Dataset entries

______________________________

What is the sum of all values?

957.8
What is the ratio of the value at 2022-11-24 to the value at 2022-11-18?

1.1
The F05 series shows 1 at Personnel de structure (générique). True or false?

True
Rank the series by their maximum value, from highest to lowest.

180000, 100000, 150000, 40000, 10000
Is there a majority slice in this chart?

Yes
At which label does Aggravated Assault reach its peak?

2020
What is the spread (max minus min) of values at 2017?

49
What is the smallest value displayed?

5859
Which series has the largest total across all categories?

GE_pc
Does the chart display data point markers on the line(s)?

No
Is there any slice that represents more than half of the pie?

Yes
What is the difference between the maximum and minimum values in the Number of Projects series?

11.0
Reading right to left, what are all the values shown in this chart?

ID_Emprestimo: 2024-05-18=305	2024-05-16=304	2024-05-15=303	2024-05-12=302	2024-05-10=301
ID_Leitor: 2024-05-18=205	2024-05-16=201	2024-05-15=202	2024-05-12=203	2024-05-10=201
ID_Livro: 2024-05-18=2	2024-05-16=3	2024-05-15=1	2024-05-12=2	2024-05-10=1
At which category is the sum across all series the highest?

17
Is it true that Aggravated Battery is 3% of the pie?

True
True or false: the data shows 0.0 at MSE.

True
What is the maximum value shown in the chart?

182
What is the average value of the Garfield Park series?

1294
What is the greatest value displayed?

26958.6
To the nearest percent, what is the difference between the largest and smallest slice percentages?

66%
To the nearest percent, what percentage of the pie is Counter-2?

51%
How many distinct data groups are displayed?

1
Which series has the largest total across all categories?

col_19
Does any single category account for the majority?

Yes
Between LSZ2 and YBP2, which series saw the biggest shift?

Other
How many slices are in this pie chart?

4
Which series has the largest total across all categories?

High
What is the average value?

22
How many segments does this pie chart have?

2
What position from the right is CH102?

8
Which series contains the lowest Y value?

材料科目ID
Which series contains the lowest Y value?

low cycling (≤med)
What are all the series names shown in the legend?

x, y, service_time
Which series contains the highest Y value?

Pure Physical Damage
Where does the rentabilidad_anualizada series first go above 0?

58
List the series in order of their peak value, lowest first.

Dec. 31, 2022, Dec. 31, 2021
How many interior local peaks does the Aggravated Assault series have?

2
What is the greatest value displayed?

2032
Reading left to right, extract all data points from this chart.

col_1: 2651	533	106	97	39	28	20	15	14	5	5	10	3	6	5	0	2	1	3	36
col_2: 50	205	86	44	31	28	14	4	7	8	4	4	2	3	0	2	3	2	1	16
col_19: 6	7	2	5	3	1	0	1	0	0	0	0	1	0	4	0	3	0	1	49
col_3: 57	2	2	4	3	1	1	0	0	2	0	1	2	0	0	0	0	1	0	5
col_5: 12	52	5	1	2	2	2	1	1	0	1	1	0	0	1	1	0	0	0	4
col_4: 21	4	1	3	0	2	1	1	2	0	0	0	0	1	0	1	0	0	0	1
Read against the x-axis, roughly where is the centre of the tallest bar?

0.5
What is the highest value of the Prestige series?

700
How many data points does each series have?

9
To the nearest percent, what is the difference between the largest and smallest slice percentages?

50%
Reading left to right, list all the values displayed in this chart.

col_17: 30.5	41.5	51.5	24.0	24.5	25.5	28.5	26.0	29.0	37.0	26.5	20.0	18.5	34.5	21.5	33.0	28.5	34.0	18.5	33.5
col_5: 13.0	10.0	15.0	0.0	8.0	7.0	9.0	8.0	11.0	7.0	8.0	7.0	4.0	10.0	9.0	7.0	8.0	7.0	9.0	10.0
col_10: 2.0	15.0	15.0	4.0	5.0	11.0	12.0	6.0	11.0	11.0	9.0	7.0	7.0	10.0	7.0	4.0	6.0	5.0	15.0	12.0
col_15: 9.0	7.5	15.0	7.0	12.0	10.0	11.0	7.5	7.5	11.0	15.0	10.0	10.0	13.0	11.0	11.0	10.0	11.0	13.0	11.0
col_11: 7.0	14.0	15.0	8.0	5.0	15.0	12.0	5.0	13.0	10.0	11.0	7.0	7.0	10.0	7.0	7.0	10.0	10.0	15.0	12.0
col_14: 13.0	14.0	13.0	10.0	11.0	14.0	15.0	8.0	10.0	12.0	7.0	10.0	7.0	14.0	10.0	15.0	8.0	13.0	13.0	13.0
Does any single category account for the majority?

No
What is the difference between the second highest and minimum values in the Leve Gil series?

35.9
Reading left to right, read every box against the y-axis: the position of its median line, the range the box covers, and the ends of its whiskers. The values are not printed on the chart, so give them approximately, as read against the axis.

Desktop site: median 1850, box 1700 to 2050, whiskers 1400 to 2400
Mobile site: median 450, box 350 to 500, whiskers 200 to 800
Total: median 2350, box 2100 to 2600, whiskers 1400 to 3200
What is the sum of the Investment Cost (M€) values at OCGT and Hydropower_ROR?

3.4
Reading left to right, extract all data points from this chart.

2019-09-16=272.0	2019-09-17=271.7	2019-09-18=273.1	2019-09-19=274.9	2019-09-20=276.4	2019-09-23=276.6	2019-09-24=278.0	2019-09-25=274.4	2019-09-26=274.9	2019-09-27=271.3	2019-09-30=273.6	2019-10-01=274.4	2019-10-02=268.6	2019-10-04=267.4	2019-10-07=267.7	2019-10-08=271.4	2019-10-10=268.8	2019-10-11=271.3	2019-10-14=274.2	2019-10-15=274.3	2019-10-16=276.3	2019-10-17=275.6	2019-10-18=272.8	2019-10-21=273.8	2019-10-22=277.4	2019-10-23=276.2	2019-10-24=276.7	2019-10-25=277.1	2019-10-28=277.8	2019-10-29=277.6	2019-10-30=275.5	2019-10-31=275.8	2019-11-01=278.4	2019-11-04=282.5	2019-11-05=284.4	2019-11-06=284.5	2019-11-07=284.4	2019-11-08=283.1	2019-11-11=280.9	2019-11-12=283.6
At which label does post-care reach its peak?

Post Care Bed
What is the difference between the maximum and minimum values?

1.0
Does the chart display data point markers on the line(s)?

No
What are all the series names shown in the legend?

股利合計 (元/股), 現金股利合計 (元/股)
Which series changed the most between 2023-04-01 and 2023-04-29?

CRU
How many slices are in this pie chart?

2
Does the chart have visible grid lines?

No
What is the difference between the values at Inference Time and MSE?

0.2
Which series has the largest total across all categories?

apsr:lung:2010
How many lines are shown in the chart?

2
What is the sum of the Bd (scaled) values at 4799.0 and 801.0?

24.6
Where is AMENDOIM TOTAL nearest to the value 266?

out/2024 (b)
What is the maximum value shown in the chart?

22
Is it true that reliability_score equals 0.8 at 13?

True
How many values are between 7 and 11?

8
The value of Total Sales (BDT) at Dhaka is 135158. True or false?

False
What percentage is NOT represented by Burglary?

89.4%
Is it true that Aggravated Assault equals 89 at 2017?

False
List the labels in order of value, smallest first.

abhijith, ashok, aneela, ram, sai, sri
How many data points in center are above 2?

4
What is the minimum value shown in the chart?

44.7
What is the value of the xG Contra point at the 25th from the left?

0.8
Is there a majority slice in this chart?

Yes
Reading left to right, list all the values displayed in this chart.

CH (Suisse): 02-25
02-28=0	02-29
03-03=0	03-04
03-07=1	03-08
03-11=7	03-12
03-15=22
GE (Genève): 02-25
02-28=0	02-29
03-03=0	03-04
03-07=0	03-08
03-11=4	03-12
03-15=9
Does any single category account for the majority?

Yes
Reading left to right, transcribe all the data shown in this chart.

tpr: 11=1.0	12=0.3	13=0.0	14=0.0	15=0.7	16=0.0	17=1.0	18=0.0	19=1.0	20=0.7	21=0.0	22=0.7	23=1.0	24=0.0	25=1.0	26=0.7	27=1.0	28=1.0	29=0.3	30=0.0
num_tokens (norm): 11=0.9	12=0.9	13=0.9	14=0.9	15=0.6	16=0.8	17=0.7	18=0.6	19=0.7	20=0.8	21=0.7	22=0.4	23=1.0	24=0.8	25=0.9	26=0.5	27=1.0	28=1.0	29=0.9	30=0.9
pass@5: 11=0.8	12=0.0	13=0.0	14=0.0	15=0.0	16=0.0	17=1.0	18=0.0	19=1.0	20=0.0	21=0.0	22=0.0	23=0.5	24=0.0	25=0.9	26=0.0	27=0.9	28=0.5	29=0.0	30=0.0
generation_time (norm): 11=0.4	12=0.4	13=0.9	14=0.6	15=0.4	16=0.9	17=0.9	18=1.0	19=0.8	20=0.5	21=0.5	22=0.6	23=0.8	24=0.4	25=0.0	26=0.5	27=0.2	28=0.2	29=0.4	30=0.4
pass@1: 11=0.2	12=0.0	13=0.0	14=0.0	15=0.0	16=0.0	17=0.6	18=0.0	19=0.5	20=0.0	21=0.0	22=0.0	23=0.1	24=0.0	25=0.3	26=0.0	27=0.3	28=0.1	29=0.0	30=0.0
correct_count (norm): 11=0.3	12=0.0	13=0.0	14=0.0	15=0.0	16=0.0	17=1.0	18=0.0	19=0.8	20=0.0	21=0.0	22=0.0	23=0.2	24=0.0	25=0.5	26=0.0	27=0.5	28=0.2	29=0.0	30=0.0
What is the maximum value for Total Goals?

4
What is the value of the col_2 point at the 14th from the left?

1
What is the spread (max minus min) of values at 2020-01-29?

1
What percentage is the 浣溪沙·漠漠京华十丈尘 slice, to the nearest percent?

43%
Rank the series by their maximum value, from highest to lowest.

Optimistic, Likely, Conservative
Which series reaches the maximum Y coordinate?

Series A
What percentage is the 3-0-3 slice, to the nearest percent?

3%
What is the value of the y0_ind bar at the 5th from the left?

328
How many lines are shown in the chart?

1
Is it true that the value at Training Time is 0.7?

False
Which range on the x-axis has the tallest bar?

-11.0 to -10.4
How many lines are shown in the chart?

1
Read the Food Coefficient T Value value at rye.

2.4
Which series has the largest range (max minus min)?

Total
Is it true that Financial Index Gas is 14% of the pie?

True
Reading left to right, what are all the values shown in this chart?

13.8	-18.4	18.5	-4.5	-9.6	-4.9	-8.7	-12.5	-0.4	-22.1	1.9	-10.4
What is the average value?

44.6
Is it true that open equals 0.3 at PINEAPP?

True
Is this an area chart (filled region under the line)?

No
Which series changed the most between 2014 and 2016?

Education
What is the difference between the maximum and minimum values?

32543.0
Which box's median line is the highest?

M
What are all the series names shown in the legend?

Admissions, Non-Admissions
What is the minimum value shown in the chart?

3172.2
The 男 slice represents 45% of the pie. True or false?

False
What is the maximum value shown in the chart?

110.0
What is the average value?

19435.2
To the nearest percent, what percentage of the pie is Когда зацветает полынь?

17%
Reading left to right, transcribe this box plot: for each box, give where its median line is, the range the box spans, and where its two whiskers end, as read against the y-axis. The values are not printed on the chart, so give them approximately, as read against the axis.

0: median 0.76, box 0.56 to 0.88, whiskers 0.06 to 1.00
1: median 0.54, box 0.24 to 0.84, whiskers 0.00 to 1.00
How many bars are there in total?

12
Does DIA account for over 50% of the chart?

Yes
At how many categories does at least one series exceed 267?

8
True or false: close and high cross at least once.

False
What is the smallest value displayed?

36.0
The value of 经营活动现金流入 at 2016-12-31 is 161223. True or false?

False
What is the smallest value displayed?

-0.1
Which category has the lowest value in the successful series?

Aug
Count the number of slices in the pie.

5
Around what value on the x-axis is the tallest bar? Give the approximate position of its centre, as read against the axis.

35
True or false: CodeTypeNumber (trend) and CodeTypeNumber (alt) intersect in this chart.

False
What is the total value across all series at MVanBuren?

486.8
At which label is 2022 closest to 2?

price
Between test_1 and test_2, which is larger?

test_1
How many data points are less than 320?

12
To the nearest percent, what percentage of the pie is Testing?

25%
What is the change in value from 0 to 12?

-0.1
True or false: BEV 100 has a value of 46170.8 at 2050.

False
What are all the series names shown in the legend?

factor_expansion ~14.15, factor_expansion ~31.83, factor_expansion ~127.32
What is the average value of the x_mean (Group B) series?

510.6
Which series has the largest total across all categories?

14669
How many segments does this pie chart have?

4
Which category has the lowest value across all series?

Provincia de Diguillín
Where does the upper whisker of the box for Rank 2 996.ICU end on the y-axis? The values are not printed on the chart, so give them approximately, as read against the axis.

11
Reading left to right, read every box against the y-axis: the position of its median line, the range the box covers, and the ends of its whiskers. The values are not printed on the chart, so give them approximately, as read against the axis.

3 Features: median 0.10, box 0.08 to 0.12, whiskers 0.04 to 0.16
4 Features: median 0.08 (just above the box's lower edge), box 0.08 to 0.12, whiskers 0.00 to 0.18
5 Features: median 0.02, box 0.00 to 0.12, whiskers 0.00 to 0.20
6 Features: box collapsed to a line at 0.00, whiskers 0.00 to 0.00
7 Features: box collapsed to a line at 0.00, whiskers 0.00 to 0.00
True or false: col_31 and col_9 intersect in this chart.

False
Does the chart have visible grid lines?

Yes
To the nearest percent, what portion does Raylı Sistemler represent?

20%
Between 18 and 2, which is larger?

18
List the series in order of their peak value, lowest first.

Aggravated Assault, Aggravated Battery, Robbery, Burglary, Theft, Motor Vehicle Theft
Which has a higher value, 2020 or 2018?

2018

______________________________

» **Instructions to follow**
Gather every line of the material above that contains the word "than".

» **Problem solution**
Is there any slice that represents more than half of the pie?
How many data points are less than 320?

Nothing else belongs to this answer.